WRITTEN TASK
Reproduce each of the items below word for word, keeping every character, symbol, and line break unchanged.

EXERCISE INPUT
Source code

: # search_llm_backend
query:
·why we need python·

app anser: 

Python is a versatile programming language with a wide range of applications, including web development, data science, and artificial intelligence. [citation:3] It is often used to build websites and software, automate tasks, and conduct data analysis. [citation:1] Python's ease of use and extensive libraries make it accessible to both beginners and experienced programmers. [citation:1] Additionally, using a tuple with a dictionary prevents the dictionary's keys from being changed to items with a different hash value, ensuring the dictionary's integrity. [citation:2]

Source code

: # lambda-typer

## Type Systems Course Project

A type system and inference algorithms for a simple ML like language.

SOLUTION BELOW
Source code

: # search_llm_backend
query:
·why we need python·

app anser: 

Python is a versatile programming language with a wide range of applications, including web development, data science, and artificial intelligence. [citation:3] It is often used to build websites and software, automate tasks, and conduct data analysis. [citation:1] Python's ease of use and extensive libraries make it accessible to both beginners and experienced programmers. [citation:1] Additionally, using a tuple with a dictionary prevents the dictionary's keys from being changed to items with a different hash value, ensuring the dictionary's integrity. [citation:2]

Source code

: # lambda-typer

## Type Systems Course Project

A type system and inference algorithms for a simple ML like language.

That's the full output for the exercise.